# Questions about CC



## StanR (Jun 30, 2010)

I have 2 acres and the Cub Cadet site has their info on the 1000 series posted online. No negative anything. I find that hard to believe. Anyone have any negative experiences with the 1000 series?


----------



## Hoodoo Valley (Nov 14, 2006)

Never owned one personally, but welcome to the forum! Do you happen to own one?


----------



## wjjones (May 28, 2010)

I have a friend that got the gt1554 and it is a pretty good tractor, he had a little trouble but it turned out to be his fault for putting dirty/watered gas in the tank. The TSC store he got it from fixed it under warranty anyway though.


----------



## lsmurphy (Sep 12, 2008)

I went through 3 1050s from HD. This got me into the older Cubs. Look for 782 or other.

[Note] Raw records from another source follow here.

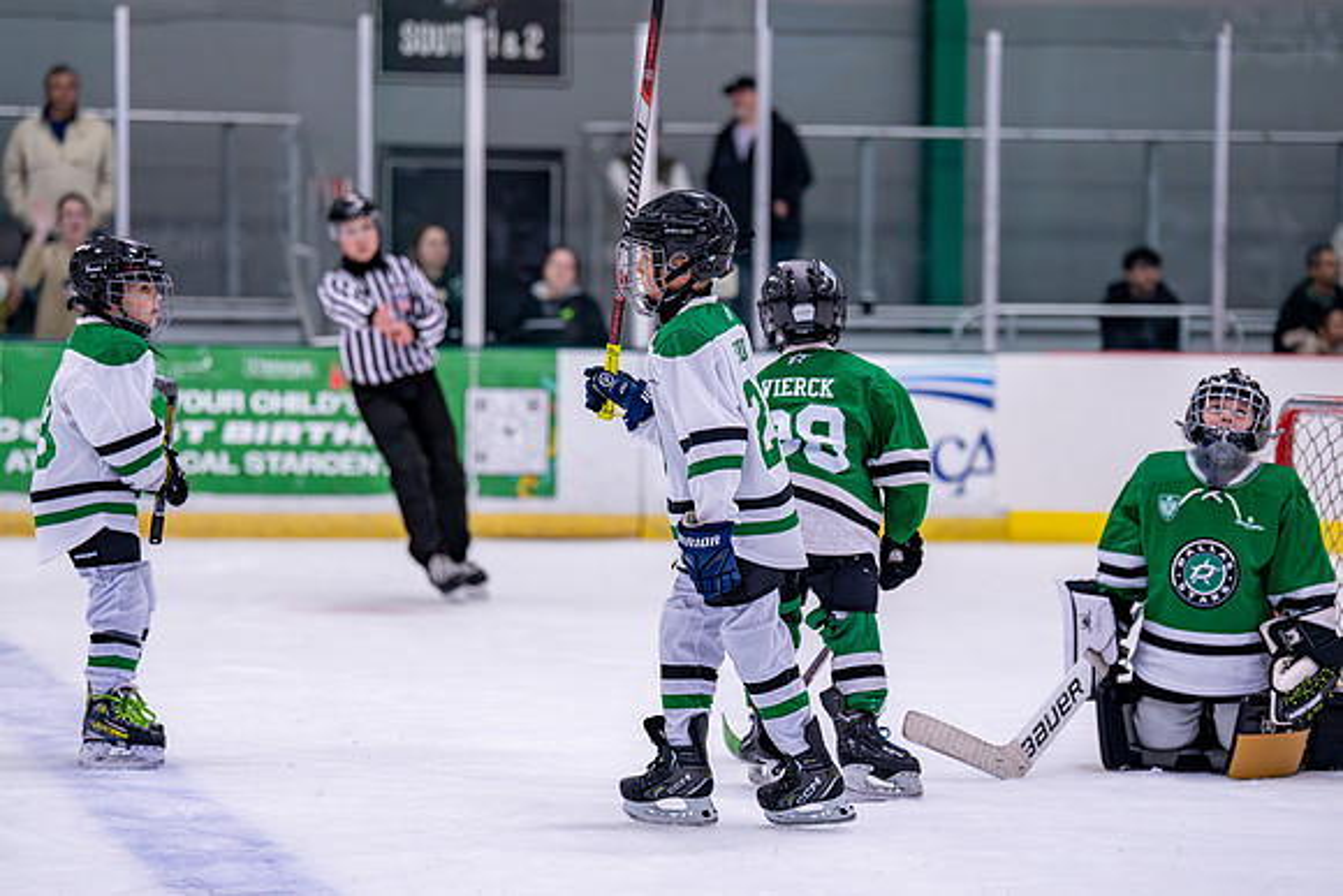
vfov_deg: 10.2
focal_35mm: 134
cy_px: 472
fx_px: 5010
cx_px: 632
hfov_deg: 15.3
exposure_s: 1/1250
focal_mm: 125
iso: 2500
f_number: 2.8
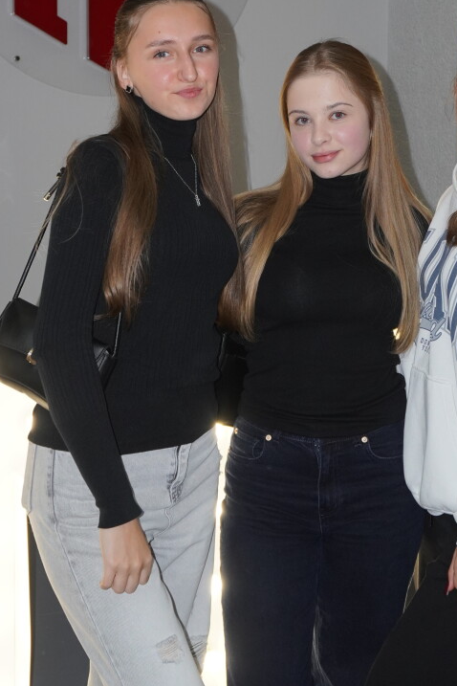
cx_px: 293
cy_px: 212
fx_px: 1428
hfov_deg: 18.1
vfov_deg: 26.8
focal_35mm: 75
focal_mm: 28
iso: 800
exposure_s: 1/125
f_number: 5.6
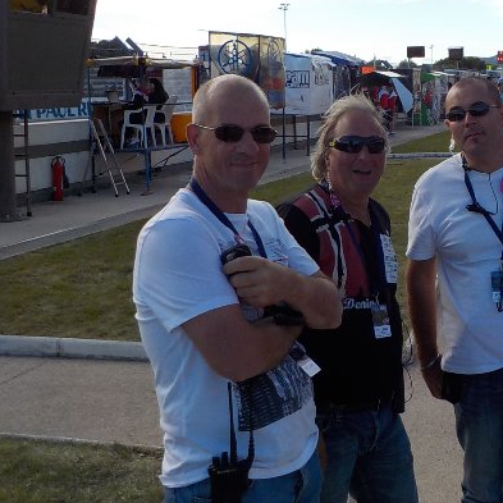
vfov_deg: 31.1
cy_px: 125
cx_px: 412
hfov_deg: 30.7
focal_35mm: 54
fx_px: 888
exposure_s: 1/640
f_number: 3.3
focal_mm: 4.1
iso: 125
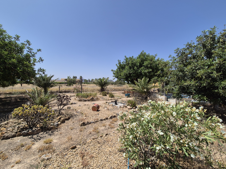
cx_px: 113
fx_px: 85
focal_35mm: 13
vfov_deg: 89.9
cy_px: 84
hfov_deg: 106.2
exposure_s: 1/2864
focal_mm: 2.2
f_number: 2.2
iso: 50
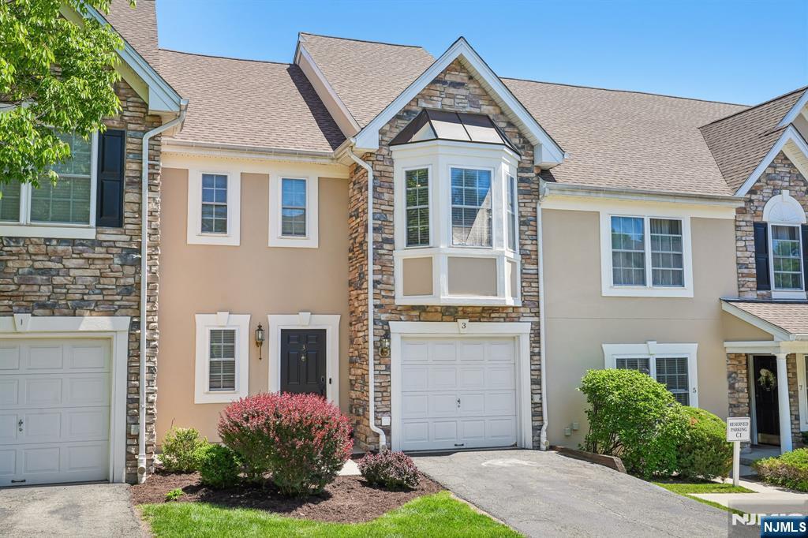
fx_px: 785
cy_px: 269
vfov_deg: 37.8
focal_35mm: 35
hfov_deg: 54.4
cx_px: 404
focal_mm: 35
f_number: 8
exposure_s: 1/125
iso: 100
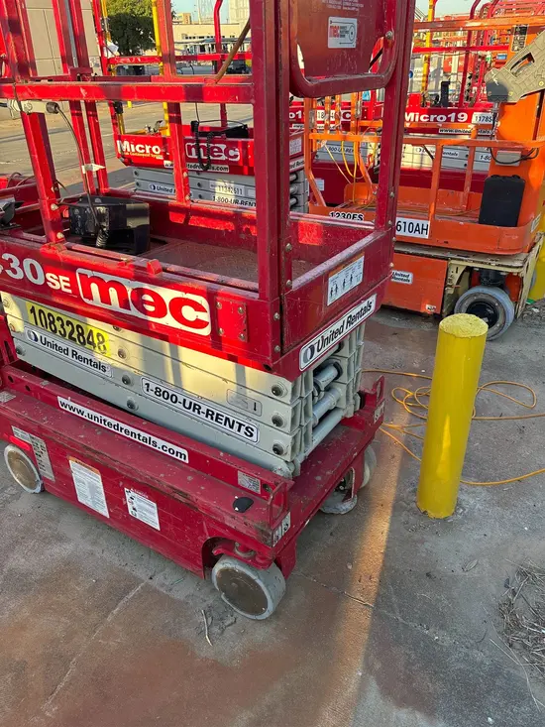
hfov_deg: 53.1
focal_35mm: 26
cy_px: 364
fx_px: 546
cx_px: 272
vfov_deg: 67.3
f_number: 1.6
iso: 50
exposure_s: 1/338
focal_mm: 5.96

The trannies of the 1000s will not hold up on the hills of TN.

Scott


----------



## wjjones (May 28, 2010)

Yep the older cubs are for sure alot better than the new mowers of today, as lsmurphy said the geared trannys are much better than a hydro. I would say no matter what brand of mower it is the older generations where much better.


----------



## diesel_nut (Apr 10, 2009)

I'd say 2 acres is too much for a 1000 Series. The newer LTX seems like a better tractor than the 1000 Series was.

For 2 acres you might check out the 2500 Series. That is what I have. Plenty of tractor!


----------



## wjjones (May 28, 2010)

Is that 2500 series a 60" cut?


----------



## diesel_nut (Apr 10, 2009)

2500 Series goes up to 54". Can get a 60" in the 3000 Series.


----------



## BERMUDA KEN (Jul 23, 2010)

If you want a big deck and power steering, you have to get a 3000 series cub cadet. ONLY the 3000 series have power steering and they are heavier built than the others too. 

The 1000 series are for city lots. The 2000 series I rate at 1 acre or less for mowing. If you have more than 1 acre, get a 3000 series. The 3000 series are NOT cheap to buy, but they are a much better overall value than the 1000 series or 2000 series.

If you are have the old IH built Cub Cadet garden tractors and are looking for its modern day equivalent, only the 3000 has the features that are equivalent to the old ones.


----------



## lsmurphy (Sep 12, 2008)

Or you could just build ya one. Now with a 50c deck and mows real nice all day long.

Scott


----------



## diesel_nut (Apr 10, 2009)

I think 'Bermuda' is pushing it a bit.
I'd say 1 acre or less: LTX
1-3 acres: 2500 Series
3-5 acres: 3000 Series
Over 5 acres: find a used real tractor with a Woods mower.

Cub Cadet site says:
up to 3 acres: LTX
up to 5 acres: 2500
up to 7 acres: 3000


I have 2 acres(perfectly smooth yard) and the 2500 is more than enough.

In fact the 2500 is much more than enough. Best buy in lawn tractors.

If I did a LOT of yard work, snow plowing/blowing, etc, I'd have the 3000 Series in a heart beat.


----------